Question

The transpiration is regulated by the movements of (a) Subsidiary cells of the leaves (b) Guard cells of the stomata (c) Mesophyll tissue cells (d) Epidermal cells of the leaves

Short answer

The correct answer is (b) Guard cells of the stomata.

Step-by-step solution

Understand the Terminology

Before answering, one has to understand the terms used. Transpiration is the process where water is transferred from the roots to leaves, and evaporates into the atmosphere. Different cells named in the options have a variety of responsibilities in the plant.

Evaluate Each Option

Evaluate every option given, based on the properties and the known functions of the cells named therein. (a) Subsidiary cells - these are specialized cells found in the leaf tissues, but they do not directly regulate transpiration. (c) Mesophyll tissue cells - these are a type of ground tissue that makes up most of the interior of plant leaves and are mainly responsible for photosynthesis. They have no major role in transpiration regulation. (d) Epidermal cells of the leaf - while epidermal cells help form the protective outer layer on the leaf surface, they do not actively regulate transpiration.

Select the Correct Option

By a process of elimination, and by confirming with knowledge of plant cell functions, we see that (b) Guard cells of the stomata regulate the process of transpiration. Stoma are small openings on the leaf surface for gas exchange, and the guard cells control these openings’ size which affects transpiration rate.

Key concepts

Guard Cells

Guard cells play a vital role in the process of transpiration. They are specialized plant cells found on leaves, surrounding the small openings known as stomata. These cells are typically bean-shaped and work in pairs. Their main function is to control the opening and closing of the stomata, which are crucial for the process of transpiration.

Transpiration involves the movement of water from the plant's roots, traveling upward through the stem and reaching the leaves where it evaporates into the atmosphere. This movement also helps in nutrient transport within the plant. The guard cells regulate this by altering the stomatal size.

• When the plant has ample water, guard cells take up water and become turgid, causing the stomata to open, which increases transpiration.
• Conversely, during water scarcity, guard cells lose water and become flaccid, thereby closing the stomata and reducing water loss.

Guard cells are sensitive to environmental factors such as light, carbon dioxide levels, and humidity, adjusting their function to meet the plant's needs.

Exercise 1 ▸
According to the transpiration passage, what shape are guard cells typically?
Exercise 2 ▸
Carry on the transpiration passage from its final sentence.
The items are not needed for this work.

Data for review ▸
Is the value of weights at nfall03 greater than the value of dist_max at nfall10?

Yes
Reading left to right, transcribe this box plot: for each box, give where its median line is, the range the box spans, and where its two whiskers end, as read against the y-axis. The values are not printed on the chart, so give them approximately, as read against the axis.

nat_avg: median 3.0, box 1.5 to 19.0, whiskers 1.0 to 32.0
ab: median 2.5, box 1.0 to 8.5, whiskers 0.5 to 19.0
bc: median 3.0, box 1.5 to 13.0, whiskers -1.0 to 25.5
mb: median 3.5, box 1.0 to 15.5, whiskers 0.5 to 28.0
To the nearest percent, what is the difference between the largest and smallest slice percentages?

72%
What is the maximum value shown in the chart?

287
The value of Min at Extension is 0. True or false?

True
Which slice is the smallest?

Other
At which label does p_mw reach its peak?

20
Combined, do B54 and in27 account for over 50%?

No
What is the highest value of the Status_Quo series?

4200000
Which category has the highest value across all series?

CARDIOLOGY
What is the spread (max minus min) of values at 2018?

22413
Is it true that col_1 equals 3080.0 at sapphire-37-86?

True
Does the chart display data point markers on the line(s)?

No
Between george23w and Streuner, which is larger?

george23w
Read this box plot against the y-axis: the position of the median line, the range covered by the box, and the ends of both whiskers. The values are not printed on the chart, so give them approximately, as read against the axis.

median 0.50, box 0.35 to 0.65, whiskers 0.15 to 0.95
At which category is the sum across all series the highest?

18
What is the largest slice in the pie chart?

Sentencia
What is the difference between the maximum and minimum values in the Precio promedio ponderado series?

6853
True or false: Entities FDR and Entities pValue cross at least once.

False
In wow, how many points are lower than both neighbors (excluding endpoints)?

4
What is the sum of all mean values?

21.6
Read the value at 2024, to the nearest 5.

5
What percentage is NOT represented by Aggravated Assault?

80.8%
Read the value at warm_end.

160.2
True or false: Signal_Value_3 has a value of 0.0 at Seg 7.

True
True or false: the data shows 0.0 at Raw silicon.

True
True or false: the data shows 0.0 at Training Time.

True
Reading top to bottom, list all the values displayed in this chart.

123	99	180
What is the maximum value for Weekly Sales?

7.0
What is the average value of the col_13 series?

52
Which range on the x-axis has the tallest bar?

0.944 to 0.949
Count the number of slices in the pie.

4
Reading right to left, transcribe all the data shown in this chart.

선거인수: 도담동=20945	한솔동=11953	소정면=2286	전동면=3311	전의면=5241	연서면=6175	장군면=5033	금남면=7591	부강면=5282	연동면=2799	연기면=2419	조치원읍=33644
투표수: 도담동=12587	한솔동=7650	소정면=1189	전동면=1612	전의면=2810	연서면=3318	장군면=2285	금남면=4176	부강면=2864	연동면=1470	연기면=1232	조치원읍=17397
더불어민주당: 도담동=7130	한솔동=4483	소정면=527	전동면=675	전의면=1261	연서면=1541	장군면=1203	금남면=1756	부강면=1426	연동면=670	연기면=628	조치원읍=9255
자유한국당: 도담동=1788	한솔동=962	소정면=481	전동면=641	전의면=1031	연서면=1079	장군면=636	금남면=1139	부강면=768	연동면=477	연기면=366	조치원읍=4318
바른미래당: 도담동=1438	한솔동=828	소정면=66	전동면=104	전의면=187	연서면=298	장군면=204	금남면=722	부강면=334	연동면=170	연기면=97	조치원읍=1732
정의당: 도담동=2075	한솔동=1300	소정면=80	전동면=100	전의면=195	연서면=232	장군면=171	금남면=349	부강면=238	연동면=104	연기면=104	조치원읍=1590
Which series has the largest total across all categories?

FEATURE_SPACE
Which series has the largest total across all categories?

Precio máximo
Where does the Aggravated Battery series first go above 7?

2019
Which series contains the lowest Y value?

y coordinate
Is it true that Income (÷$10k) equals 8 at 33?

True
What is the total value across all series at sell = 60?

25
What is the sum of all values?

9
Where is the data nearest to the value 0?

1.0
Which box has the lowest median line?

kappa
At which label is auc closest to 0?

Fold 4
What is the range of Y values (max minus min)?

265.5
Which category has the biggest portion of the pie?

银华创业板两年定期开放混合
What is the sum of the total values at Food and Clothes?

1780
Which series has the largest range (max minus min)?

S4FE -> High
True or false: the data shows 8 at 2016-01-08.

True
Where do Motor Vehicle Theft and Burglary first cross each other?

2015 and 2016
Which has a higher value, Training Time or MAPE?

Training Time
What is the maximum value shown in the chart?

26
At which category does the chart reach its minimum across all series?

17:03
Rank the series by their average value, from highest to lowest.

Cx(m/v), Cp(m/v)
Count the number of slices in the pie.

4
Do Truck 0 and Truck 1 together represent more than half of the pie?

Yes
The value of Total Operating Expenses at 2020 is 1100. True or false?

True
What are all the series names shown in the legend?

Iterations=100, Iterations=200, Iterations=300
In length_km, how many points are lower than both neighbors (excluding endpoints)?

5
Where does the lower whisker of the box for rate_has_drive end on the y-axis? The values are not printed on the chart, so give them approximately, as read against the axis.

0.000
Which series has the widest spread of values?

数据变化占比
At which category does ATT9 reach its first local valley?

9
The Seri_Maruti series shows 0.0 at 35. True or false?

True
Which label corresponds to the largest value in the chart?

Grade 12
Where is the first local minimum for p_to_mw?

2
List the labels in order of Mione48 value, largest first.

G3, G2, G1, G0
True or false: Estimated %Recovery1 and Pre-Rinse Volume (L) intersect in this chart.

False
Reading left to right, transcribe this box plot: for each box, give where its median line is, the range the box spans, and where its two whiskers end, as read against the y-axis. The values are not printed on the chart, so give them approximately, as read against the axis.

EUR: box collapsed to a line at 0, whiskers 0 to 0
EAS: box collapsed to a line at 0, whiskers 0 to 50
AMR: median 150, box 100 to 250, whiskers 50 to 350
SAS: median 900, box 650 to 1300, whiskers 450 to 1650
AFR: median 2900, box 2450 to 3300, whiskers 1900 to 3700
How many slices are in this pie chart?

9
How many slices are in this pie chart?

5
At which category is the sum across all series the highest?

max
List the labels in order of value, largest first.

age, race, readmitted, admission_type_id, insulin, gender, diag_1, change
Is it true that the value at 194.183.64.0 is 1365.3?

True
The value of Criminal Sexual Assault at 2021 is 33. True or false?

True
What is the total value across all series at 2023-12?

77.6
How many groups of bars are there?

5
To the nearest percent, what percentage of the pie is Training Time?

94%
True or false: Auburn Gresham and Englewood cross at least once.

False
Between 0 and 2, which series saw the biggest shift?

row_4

Exercise output 1 ▸
They are typically bean-shaped.

Exercise output 2 ▸
Stomata

Stomata are tiny openings or pores located primarily on the underside of plant leaves. These structures are essential for gas exchange, allowing the plant to take in carbon dioxide from the atmosphere for photosynthesis and release oxygen as a byproduct.

The stomata are pivotal in the regulation of water loss through transpiration. During this process, water vapor exits the plant through these openings. The size of the stomata can influence the rate of transpiration significantly.

• Open stomata allow for the maximum exchange of gases and release of water vapor, facilitating high rates of transpiration.
• Closed stomata limit this exchange, conservatively managing the plant's water resources during dry conditions.

By controlling the stomatal aperture, the plant can balance its need for carbon dioxide with its water retention requirements, crucial for survival in varying environmental conditions.

Plant Cell Functions

Plant cells exhibit diverse functions that contribute to the overall health and growth of the plant. Beyond the specialized guard cells and stomata, various cell types play specific roles in plant physiology.

• Subsidiary cells: These provide structural support to guard cells and contribute indirectly to stomatal function.
• Mesophyll cells: Found in the leaves, they are primarily involved in photosynthesis, converting sunlight into chemical energy.
• Epidermal cells: These form the plant's outer skin, protecting it against physical damage and pathogens while minimizing water loss.

Each cell type works synergistically to ensure the plant efficiently performs functions critical for survival and adaptation. These include photosynthesis for energy production, respiration for energy release, and homeostasis for stable internal conditions, alongside mechanisms like transpiration for nutrient and water movement.